Per fare un esempio concreto, in Manpower si usa una piattaforma che mette il candidato nelle condizioni di dover rispondere a delle domande nello stile di svolgere un assessment, piuttosto che come interrogazione sulle esperienze pregresse. Le macchine, che macinano una grande quantità di dati, possono matchare questa “domanda di lavoro” dei candidati con quella che è la richiesta del mercato e i desiderata del mondo del lavoro. In questo modo è possibile fare ipotesi concrete su quali saranno le professioni richieste in futuro.
Un altro spunto interessante che Mancinelli riprende dall’intervento precedente è legato al tema della creatività: oggi lo pensiamo come elemento distintivo dell’essere umano, ma non è detto che le macchine, essendo capaci di analizzare enormi quantità di dati, non sappiano creare interpretazioni che sfuggono all’occhio umano (pensiamo alle analisi predittive che si possono svolgere in ambito medico). Anche Mancinelli si sofferma a evidenziare l’importanza della qualità e della bontà dei dati che le macchine sono chiamate a interrogare. Se l’uomo, soggetto a diversi bias, dà in pasto alla macchina dati incompleti o imprecisi, i sistemi di machine learning non riusciranno a farne un’analisi chiara e funzionale.

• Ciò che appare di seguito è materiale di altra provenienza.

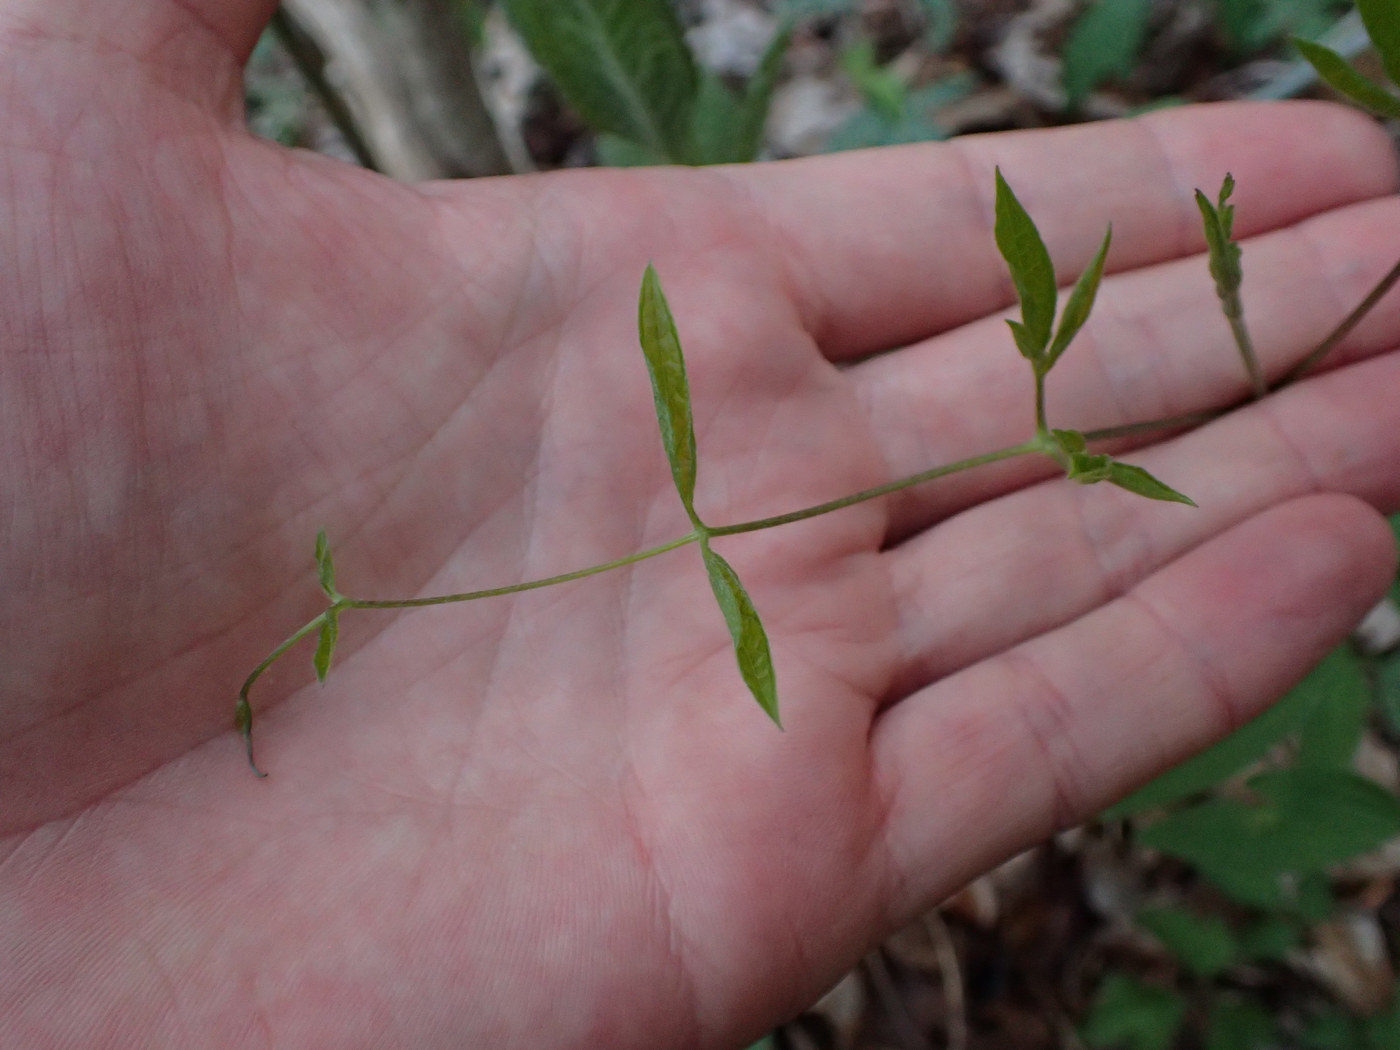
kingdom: Plantae
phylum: Tracheophyta
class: Magnoliopsida
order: Ranunculales
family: Ranunculaceae
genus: Clematis
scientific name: Clematis viorna
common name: Leather-flower
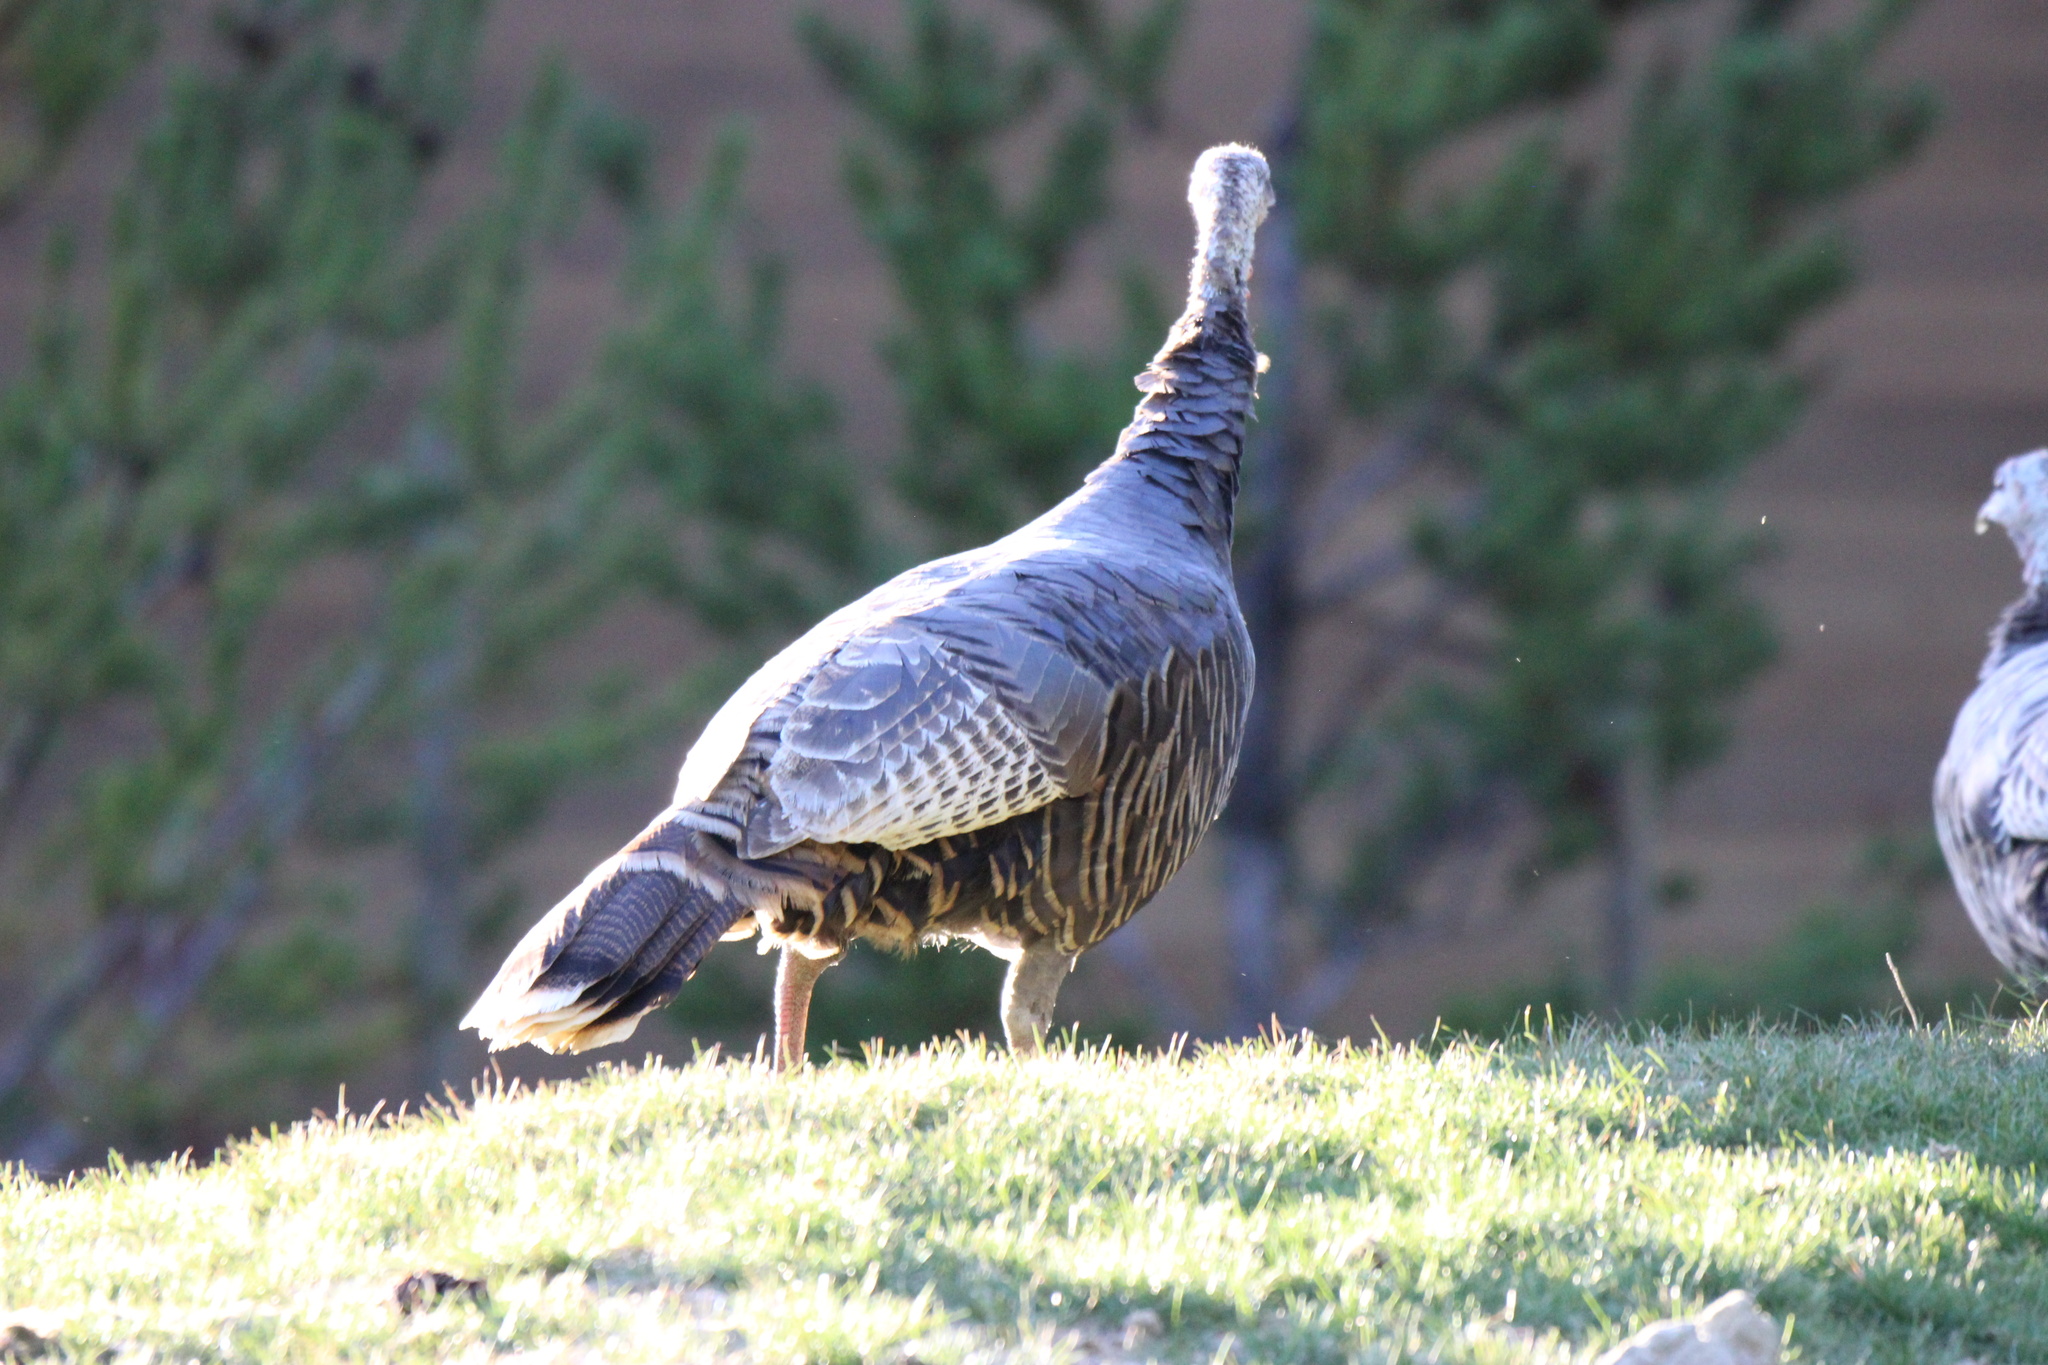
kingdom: Animalia
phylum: Chordata
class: Aves
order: Galliformes
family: Phasianidae
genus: Meleagris
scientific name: Meleagris gallopavo
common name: Wild turkey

In conclusione, i relatori sono d’accordo nell’affermare che l’intelligenza artificiale risulta efficace quando affianca e non sostituisce l’intervento umano. Una sfida nella sfida, suggerisce Soldavini: un circolo virtuoso che prevede il dover innescare processi di apprendimento nei sistemi di intelligenza artificiale, che influenzano a loro volta, migliorandoli ed efficientandoli, i processi di apprendimento umani.